Just as personal transportation has transformed our infrastructure and culture in the second half of the twentieth century, the virtual transportation provided by the Internet is in the process of revolutionizing our culture once again. What is worth considering is the price required to be paid in order for the transformation to proceed. In the case of the revolution in physical transportation bought about by mechanized conveyance, what society has lost is the sense of place. We are no longer “of somewhere,” in the sense of having been born, lived all our life and died within a certain limited radius. This has had the effect of breaking down our traditional cultural associations with clan and tribe; we can no longer feel that we “belong” to some where or some group of people larger than our immediate biological family, because our “somewhere” has now become “anywhere.” Our associations become simultaneously more loose and interwoven, and also less secure and stable. With the tremendous increase in social freedom and cultural flux brought about by the revolution in mechanized conveyance, we are a less tightly connected society, with the result that the individual is less securely rooted within a personal identity as a member of a society; isolation, social abnormality and fragmentation are a result. One phenomenon worth noting is the tremendous increase in gang membership and identity among the youth, a kind of neo-tribalism, as is the speculation that at work here is some resultant re-adjustment, or compensation, for the social fragmentation brought about by the explosion of personal mechanized conveyance: my neighbor; who is now my neighbor, when I can at once be anywhere and everywhere? It remains to be seen if the revolution in tele-presence, brought about by the Internet, becomes an antidote to the ills of an ever-moving culture, or merely serves to dramatically increase the rate of dissolution of culture, as the once-strongly-held bonds dissolve and all that is left is a terrible morass; a thick, tenuous goo with no substance. We can at least hope that, as old cultures dissolve, new means of connecting groups of people in personally meaningful ways will be found. For it would be a terrible thing to see the tools of man’s handiwork become, as was once threatened during the Cold War, the means of man’s downfall.

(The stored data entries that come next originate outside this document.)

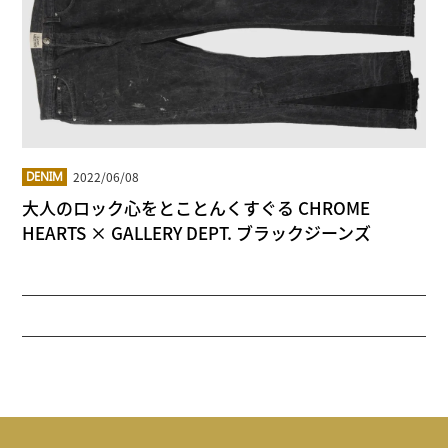
2022/06/08
DENIM
大人のロック心をとことんくすぐる CHROME
HEARTS × GALLERY DEPT. ブラックジーンズ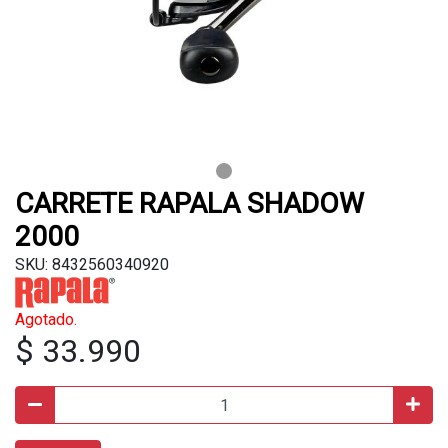
CARRETE RAPALA SHADOW
2000
SKU: 8432560340920
Agotado.
$ 33.990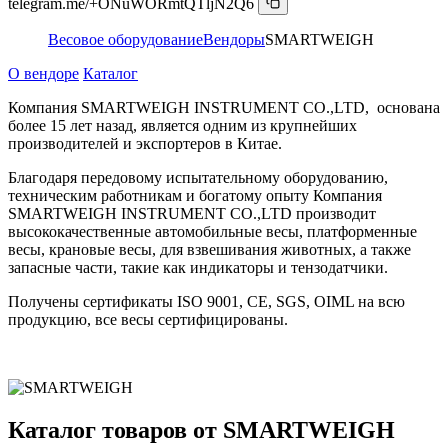
telegram.me/+ONuWORmtQTljN2Q6
Весовое оборудование
Вендоры
SMARTWEIGH
О вендоре
Каталог
Компания SMARTWEIGH INSTRUMENT CO.,LTD, основана
более 15 лет назад, является одним из крупнейших
производителей и экспортеров в Китае.
Благодаря передовому испытательному оборудованию,
техническим работникам и богатому опыту Компания
SMARTWEIGH INSTRUMENT CO.,LTD производит
высококачественные автомобильные весы, платформенные
весы, крановые весы, для взвешивания животных, а также
запасные части, такие как индикаторы и тензодатчики.
Получены сертификаты ISO 9001, CE, SGS, OIML на всю
продукцию, все весы сертифицированы.
Каталог товаров от SMARTWEIGH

I think, therefore I am. I’m pink, therefore I’m ham.

My Step-Mom used to say “you made your bed, now you have to lie in it.” This never made sense to me at the time because, after having been coerced into neatly making up my bed, I was never, ever permitted to then slip between the sheets and sample the surely bonds of slumber. Heck, even in boot camp we were permitted to lounge about the barracks on a Sunday afternoon. I didn’t think boot camp was all that bad, after having grown up in “Stalag 3116,” as my brother refers to the old homestead. But we have: we’ve made our beds, and now have but to lie in them. The chickens have come home to roost; all our eggs are in one basket. But we’ll burn that bridge when we come to it.